_Passage_:
Content starts
The Miles M.8 Peregrine was a 1930s British twin-engined monoplane light transport designed by Miles Aircraft Limited. A promising design, the Peregrine never entered production as the company was preoccupied by fulfilling orders for other types to the RAF. Only two of the model were built, one prototype M.8 Peregrine, and one modified M.8A Peregrine II which was used for experimental work at Royal Aircraft Establishment.

==M.8 Peregrine==
In the mid-1930s F. G. Miles identified a market for an eight-seat light transport. Designed by Miles, the M.8 Peregrine was his first multi-engined design, and the first with retractable undercarriage. It was a low cantilever wing, enclosed cabin monoplane of all-wood construction. The aircraft had a crew of two and was marketed as capable of being equipped with full dual controls. The fuselage was built from spruce and plywood, the cabin was 12 ft long, 4 ft 6 in wide and 5 ft high, it could comfortably accommodate six passengers and had a further 25 cuft of baggage space. The wing had full split trailing edge flaps which extended under the fuselage.

The M.8 Peregrine was powered by two de Havilland Gipsy Six series II piston engines, each producing 205 hp. They were fitted with de Havilland two-position variable-pitch propellers. It was equipped with two 40 impgal fuel tanks in each wing, giving it the range of 550 mi. Sources vary about the M.8 Peregrine's speed, stating the top speed was either 180 or 188 mph, and the cruising speed was either 160 or 164 mph. The aircraft weighed 3000 lb empty, and 5200 lb all up, its stalling speed was 48 mph without flaps and 40 mph with the use of the flaps.
Content ends
_Data for review_:
Content starts
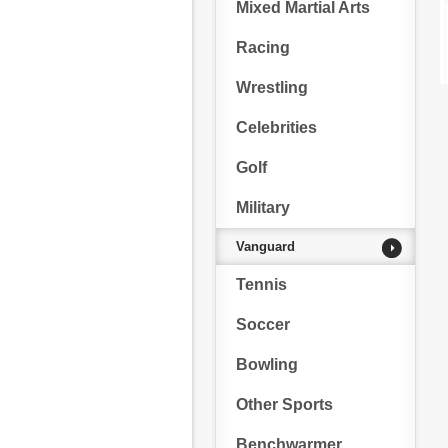
Mixed Martial Arts
Racing
Wrestling
Celebrities
Golf
Military
Vanguard
Tennis
Soccer
Bowling
Other Sports
Benchwarmer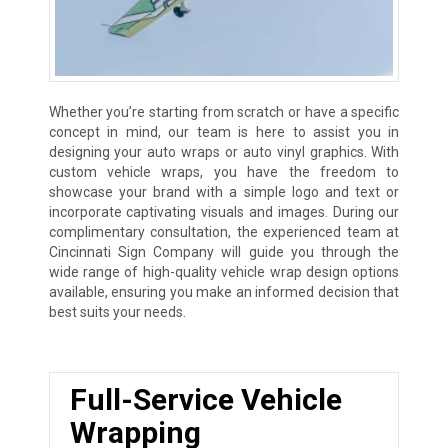
Whether you’re starting from scratch or have a specific
concept in mind, our team is here to assist you in
designing your auto wraps or auto vinyl graphics. With
custom vehicle wraps, you have the freedom to
showcase your brand with a simple logo and text or
incorporate captivating visuals and images. During our
complimentary consultation, the experienced team at
Cincinnati Sign Company will guide you through the
wide range of high-quality vehicle wrap design options
available, ensuring you make an informed decision that
best suits your needs.
Full-Service Vehicle
Wrapping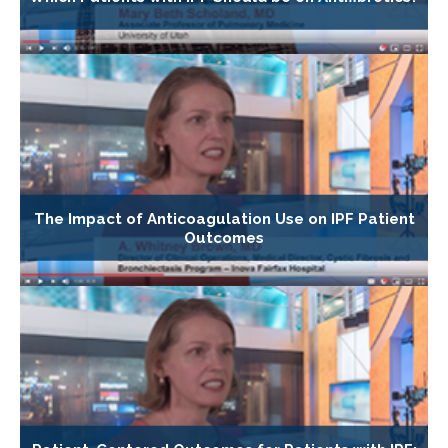
The Impact of Anticoagulation Use on IPF Patient
Outcomes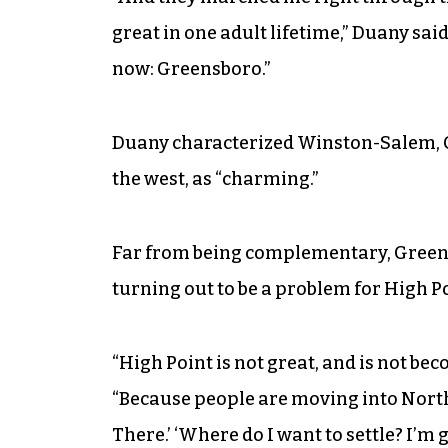
great in one adult lifetime,” Duany sai
now: Greensboro.”
Duany characterized Winston-Salem, 
the west, as “charming.”
Far from being complementary, Green
turning out to be a problem for High Po
“High Point is not great, and is not beco
“Because people are moving into North
There.’ ‘Where do I want to settle? I’m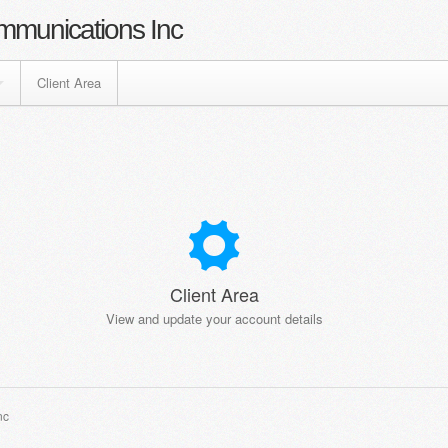
mmunications Inc
Client Area
Client Area
View and update your account details
nc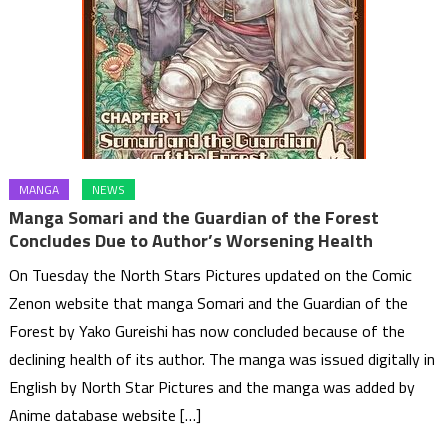
MANGA
NEWS
Manga Somari and the Guardian of the Forest
Concludes Due to Author’s Worsening Health
On Tuesday the North Stars Pictures updated on the Comic
Zenon website that manga Somari and the Guardian of the
Forest by Yako Gureishi has now concluded because of the
declining health of its author. The manga was issued digitally in
English by North Star Pictures and the manga was added by
Anime database website […]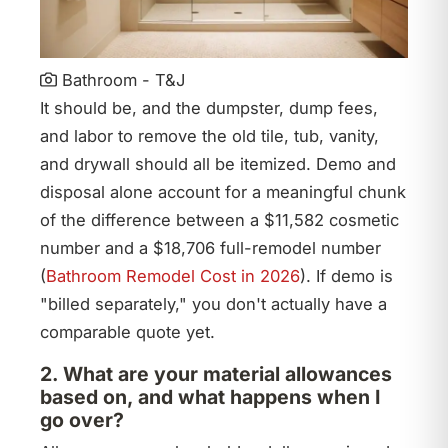
Bathroom - T&J
It should be, and the dumpster, dump fees,
and labor to remove the old tile, tub, vanity,
and drywall should all be itemized. Demo and
disposal alone account for a meaningful chunk
of the difference between a $11,582 cosmetic
number and a $18,706 full-remodel number
(
Bathroom Remodel Cost in 2026
). If demo is
"billed separately," you don't actually have a
comparable quote yet.
2. What are your material allowances
based on, and what happens when I
go over?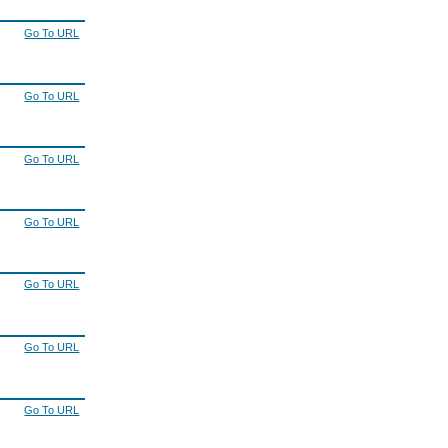
Go To URL
Go To URL
Go To URL
Go To URL
Go To URL
Go To URL
Go To URL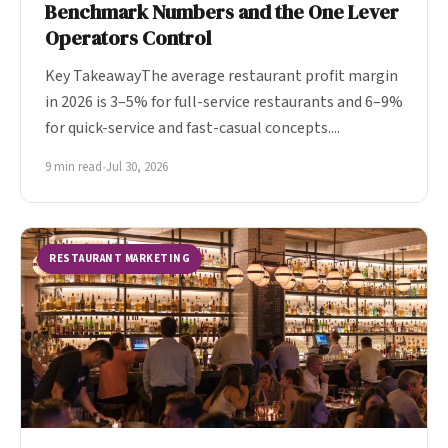
Benchmark Numbers and the One Lever
Operators Control
Key TakeawayThe average restaurant profit margin
in 2026 is 3–5% for full-service restaurants and 6–9%
for quick-service and fast-casual concepts....
9 min read
•
Jul 30, 2026
RESTAURANT MARKETING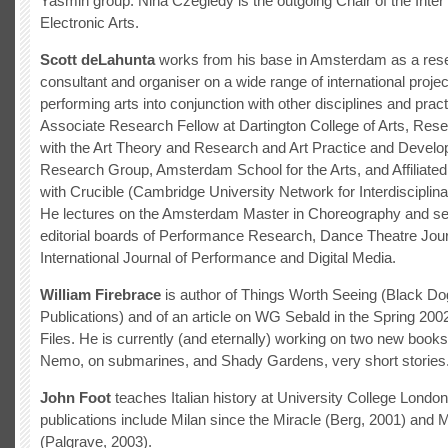
Yasmin group. Nina Czegledy is the outgoing Chair of the Inter 
Electronic Arts.
Scott deLahunta
works from his base in Amsterdam as a resea
consultant and organiser on a wide range of international projec
performing arts into conjunction with other disciplines and prac
Associate Research Fellow at Dartington College of Arts, Res
with the Art Theory and Research and Art Practice and Devel
Research Group, Amsterdam School for the Arts, and Affiliate
with Crucible (Cambridge University Network for Interdisciplin
He lectures on the Amsterdam Master in Choreography and se
editorial boards of Performance Research, Dance Theatre Jour
International Journal of Performance and Digital Media.
William Firebrace
is author of Things Worth Seeing (Black Do
Publications) and of an article on WG Sebald in the Spring 200
Files. He is currently (and eternally) working on two new book
Nemo, on submarines, and Shady Gardens, very short stories
John Foot
teaches Italian history at University College Londo
publications include Milan since the Miracle (Berg, 2001) and M
(Palgrave, 2003).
Content ends
_What to do_: Reproduce the Miles M.8 Peregrine text from "The Miles M.8" up to and including "Royal Aircraft Establishment.", keeping every word unchanged.

_Answer box_:
The Miles M.8 Peregrine was a 1930s British twin-engined monoplane light transport designed by Miles Aircraft Limited. A promising design, the Peregrine never entered production as the company was preoccupied by fulfilling orders for other types to the RAF. Only two of the model were built, one prototype M.8 Peregrine, and one modified M.8A Peregrine II which was used for experimental work at Royal Aircraft Establishment.